Well, sort of, but not really. The Kings Go Forth have been one of the biggest failures of my life. It really has been. It has come at a time that was the worst time for it. It seriously destroyed aspects of my life that if I could get them back and exchange for any success I've had, I would. I am not speaking for the band. This is just for me. I don't want to marginalize the band's version, their take on it, and they are all valid. But we don't make any money. I have a file on my phone with all the money the band owes me. I'm in the red all the time. I do make money with my record business, but I lose money with the group.

Can you name a couple of records that every fan of Kings Go Forth needs to hear?

That's really hard to narrow down. I'd rather name a compilation. A friend in Chicago compiled a CD for Jazzman records in London called Midwest Funk. That was a culmination of ten or fifteen years of record digging and intense research, just peeling back to get to the best of the best of the underground groups from the Midwest. That stuff is really, really dear to me. I think "The Creator Has a Master Plan" by Pharaoh Sanders, that's not all that obscure, but it can be a life changer if someone hears it at the right time.

I got to see the band at Off Broadway earlier this year, and the groove was hypnotic. I found that I was truly losing myself in the music, but then I felt like I was missing out on things. I was overwhelmed by it. Was I missing the hooks or other parts that were important?

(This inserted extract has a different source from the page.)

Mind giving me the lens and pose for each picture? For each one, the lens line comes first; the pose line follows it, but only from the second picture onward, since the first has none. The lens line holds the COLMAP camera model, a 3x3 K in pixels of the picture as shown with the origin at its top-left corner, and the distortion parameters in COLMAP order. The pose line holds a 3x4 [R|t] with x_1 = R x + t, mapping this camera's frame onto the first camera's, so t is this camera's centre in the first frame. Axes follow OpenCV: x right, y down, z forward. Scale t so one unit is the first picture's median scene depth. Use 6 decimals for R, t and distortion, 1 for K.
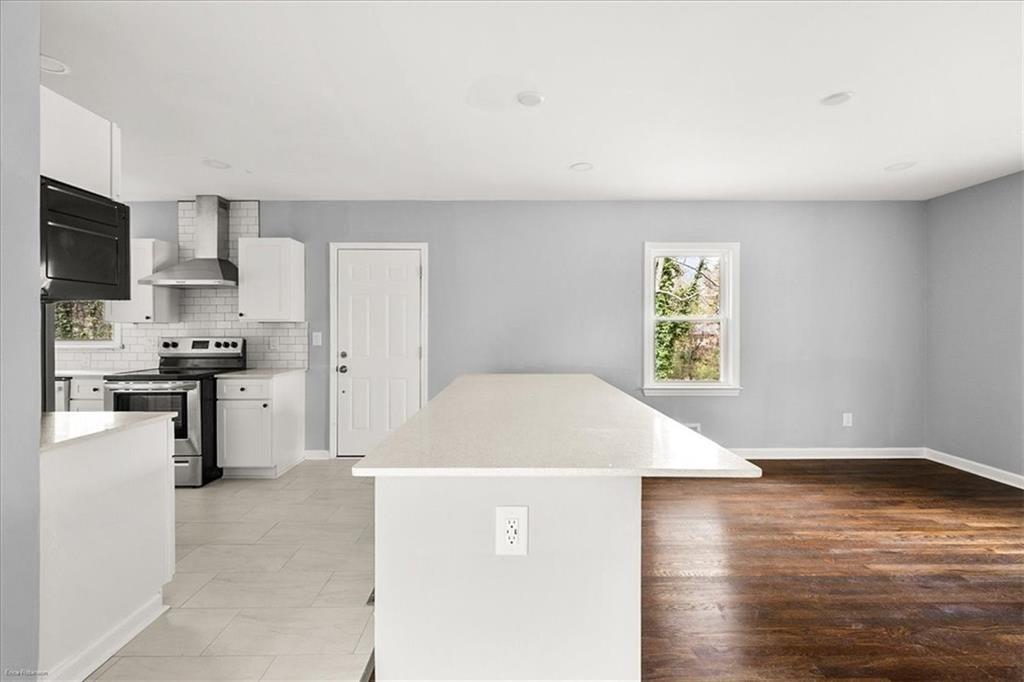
lens RADIAL K [[454.2, 0, 513.3], [0, 454.2, 338.6], [0, 0, 1]] dist [0.001096, -0.000018]
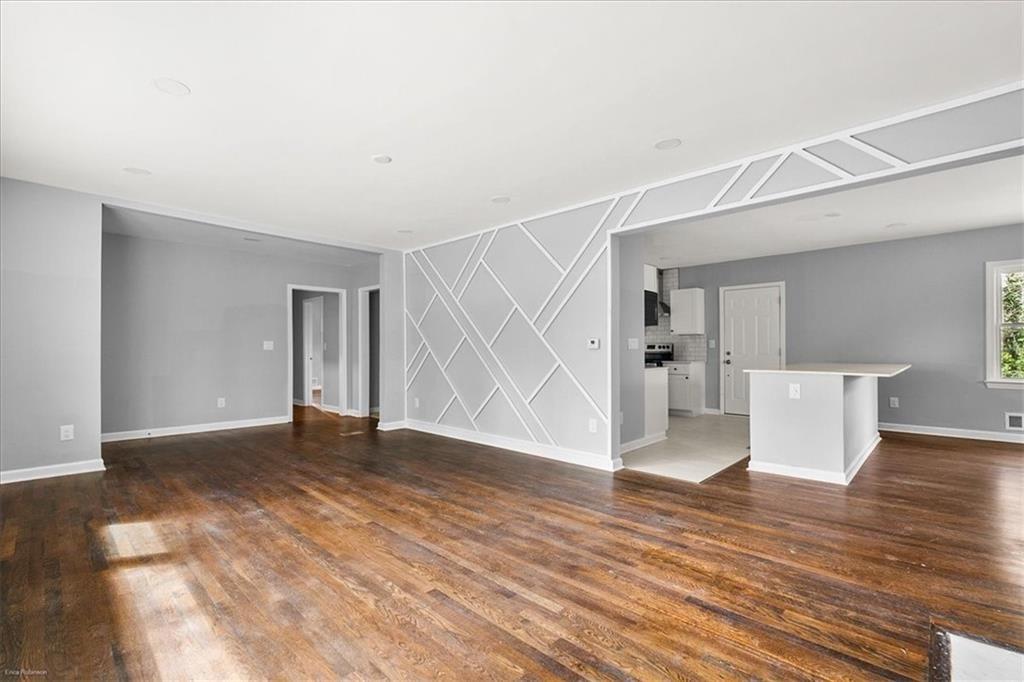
lens RADIAL K [[454.2, 0, 513.3], [0, 454.2, 338.6], [0, 0, 1]] dist [0.001096, -0.000018]
pose [[0.717810, -0.017655, -0.696016, 0.228113], [-0.011323, 0.999250, -0.037024, 0.053428], [0.696147, 0.034457, 0.717072, -0.767877]]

If you do anything good to anybody with a piece of music that's enough. The way you're interpreting it might be over intellectualizing things. If you're enjoying it and getting into it, I would say don't think about it too much. If you really want to think about something for a long time, go listen to Magic City by Sun Ra. That is not what we're doing. We're not making intellectual music. There's plenty of intellectual music out there to listen to. I could give you a whole list. But soul and funk music is simple. It's not supposed to mow your lawn and do your taxes. It's just there, hopefully it's dance music and has emotional resonance in the vocals. If it does that, then that's what it's supposed to do. That's the beauty of it. It's rhythm and the blues. It's not rhythm and blues and algorithms.